• Sat. May 14th, 2022

Minnesota public defense attorneys and support staff authorize first-ever strike

ByJulie J. Helfer

Mar 10, 2022

Minnesota criminal public defense attorneys and their support staff overwhelmingly authorized a potential first strike Thursday, which could come as soon as 10 days if an agreement on new contracts is not reached.

At issue are wage disparities with other agencies, staffing levels and the ability to work from home. Public defenders say staffing shortages are causing an overwhelming workload that is hurting their clients, who are mostly indigent and from minorities.

“For a state that is actively trying to reform its criminal justice system, this is a good start,” said Mankato Fifth Judicial District Investigator Kyle MacArthur.

The vote for members of Teamsters Local 320 was revealed during an online press conference on Thursday. Lawyers voted 244 to 40 to reject the latest offer from the State Board of Public Defense. Administrative staff voted 90 to 35 to reject their offer. Both units were working under contracts expiring in June 2021.

The parties are now entering the 10-day cooling-off period and will be returned to the bargaining table by the State’s Office of Mediation Services for facilitated negotiations. During their press conference, lawyers and staff still expressed optimism that a deal could be reached.

The Public Defense Board called the votes disappointing and said it agreed that public defenders are underpaid and offices understaffed.

But the board said it was “limited in its negotiations by the resources provided by the state to provide these constitutionally mandated services throughout Minnesota.”

It is unclear what would happen if the employees went on strike. Kevin Beck, the union’s attorney, said leading public defense attorneys and officials in every district in the state would likely have to represent clients. Many public defense clients are jailed upon arrest and rely on public defense attorneys to represent them at urgent bail hearings.

In the Minnesota system, there are 326 full-time public defense attorneys and 176 who work part-time. For years, their salaries were lower than those of similar public attorneys. They start with less pay, receive smaller raises and have lower maximum salaries.

For state public defense attorneys in 2021, the entry salary was $65,800, with a maximum of $115,466.

In 2020, the average entry salary for county attorneys in Minnesota was $70,352, with the top salary for experienced attorneys reaching $135,607.

In the state attorney general’s office, attorneys start at $78,332 and can earn up to $140,153.

Ahead of the votes, the state’s chief public defender Bill Ward said the latest contract offer would have provided pay increases of about 12% over the two-year term of the contract for support staff who is not at the top of the pay scale. These workers make up 90% of the workforce, Ward said.

For staff lawyers who are not at the top of the salary scale, the increases would be 11% over the same period. About 85% of lawyers are not at the top of the ladder, he said.

Ward said even those increases would have created a deficit for the board, but he noted that Governor Tim Walz had included funding for additional increases in his current budget proposal. Under the rejected proposal, Ward said, any additional money from the legislature would be applied to the deficit first, with the remaining funds going to additional pay raises.

During a January legislative hearing, Ward said Minnesota would need 149 additional public defenders, 14 managing attorneys and 98 support staff to meet the national caseload standard of 400 cases per attorney.
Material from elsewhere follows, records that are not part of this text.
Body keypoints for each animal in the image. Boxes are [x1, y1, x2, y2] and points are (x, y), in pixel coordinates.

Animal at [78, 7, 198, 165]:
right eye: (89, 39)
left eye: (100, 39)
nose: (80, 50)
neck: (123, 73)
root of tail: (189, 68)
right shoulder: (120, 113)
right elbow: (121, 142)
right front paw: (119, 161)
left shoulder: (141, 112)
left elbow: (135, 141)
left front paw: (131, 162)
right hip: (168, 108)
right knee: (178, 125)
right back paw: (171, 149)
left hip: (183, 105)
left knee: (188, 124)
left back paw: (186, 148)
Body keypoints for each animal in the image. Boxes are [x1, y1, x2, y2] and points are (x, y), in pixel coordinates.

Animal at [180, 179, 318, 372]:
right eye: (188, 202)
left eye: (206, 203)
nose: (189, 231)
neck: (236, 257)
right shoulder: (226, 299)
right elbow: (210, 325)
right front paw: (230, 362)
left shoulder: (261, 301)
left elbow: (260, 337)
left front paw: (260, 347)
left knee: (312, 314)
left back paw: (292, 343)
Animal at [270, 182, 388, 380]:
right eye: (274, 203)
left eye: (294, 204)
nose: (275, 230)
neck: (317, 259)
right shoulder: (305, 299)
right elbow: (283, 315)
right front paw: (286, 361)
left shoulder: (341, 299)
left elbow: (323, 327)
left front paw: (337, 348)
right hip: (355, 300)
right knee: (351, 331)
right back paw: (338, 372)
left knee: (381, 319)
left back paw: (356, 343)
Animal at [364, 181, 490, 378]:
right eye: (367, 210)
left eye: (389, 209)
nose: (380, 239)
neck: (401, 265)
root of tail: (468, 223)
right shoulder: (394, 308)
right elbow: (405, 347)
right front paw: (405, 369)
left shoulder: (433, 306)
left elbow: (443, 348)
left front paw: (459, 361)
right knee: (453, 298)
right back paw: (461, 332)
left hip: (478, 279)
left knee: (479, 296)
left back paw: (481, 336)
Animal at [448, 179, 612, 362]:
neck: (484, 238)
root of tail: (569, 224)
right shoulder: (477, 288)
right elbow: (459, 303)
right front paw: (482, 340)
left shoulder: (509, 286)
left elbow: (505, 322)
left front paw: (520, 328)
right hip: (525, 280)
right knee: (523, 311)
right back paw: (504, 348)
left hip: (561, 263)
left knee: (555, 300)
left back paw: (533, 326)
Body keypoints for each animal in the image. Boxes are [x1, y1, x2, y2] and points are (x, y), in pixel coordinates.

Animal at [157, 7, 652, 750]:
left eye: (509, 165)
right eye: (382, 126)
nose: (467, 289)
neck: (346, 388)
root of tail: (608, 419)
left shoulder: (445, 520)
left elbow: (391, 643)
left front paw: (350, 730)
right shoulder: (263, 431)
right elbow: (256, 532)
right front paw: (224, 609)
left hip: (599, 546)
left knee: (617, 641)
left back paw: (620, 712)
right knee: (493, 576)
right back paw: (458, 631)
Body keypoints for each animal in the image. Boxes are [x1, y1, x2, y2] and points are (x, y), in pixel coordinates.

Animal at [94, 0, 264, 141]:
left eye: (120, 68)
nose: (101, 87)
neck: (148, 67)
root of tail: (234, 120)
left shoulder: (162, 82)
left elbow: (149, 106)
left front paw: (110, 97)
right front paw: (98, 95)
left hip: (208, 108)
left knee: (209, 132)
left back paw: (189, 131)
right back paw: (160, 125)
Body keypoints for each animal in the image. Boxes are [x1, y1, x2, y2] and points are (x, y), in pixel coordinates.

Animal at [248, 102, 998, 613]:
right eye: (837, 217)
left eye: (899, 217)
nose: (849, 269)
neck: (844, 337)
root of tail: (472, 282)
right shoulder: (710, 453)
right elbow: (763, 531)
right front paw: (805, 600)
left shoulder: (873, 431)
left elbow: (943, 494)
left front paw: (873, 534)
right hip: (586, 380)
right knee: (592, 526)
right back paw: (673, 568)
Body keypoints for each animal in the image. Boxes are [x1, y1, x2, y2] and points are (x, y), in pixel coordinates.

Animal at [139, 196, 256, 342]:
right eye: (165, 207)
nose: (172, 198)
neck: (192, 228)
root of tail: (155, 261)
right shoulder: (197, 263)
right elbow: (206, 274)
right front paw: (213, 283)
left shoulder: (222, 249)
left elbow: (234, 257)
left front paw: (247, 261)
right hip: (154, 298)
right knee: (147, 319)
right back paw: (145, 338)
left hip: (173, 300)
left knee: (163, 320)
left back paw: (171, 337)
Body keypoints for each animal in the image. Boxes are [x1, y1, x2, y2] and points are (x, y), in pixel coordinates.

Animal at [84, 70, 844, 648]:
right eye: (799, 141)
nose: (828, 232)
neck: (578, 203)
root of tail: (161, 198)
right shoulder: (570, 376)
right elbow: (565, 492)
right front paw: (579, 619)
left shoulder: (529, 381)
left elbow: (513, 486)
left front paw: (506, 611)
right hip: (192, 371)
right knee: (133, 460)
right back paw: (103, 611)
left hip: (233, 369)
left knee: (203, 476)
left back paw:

He told lawmakers the office would need an additional $50 million to staff all public defense offices statewide and raise salaries. This year’s budget is $106 million, 90% of which is salaries.

According to Local 320, attorneys and public defense personnel make up at least 80 percent of criminal defendants in Minnesota, and 40 percent of those defendants are black.

“Minnesota’s failure to support its essential public defense employees is a direct reflection of how its criminal justice system continues to harm communities of color and potentially even violate their constitutional rights,” a press release said. union.

Kyle Christopherson, spokesperson for the Minnesota Judicial Branch that oversees state courts, said in a statement, “We hope the union and the Minnesota Board of Public Defense can come to an agreement during the cooling off period and avoid a strike.”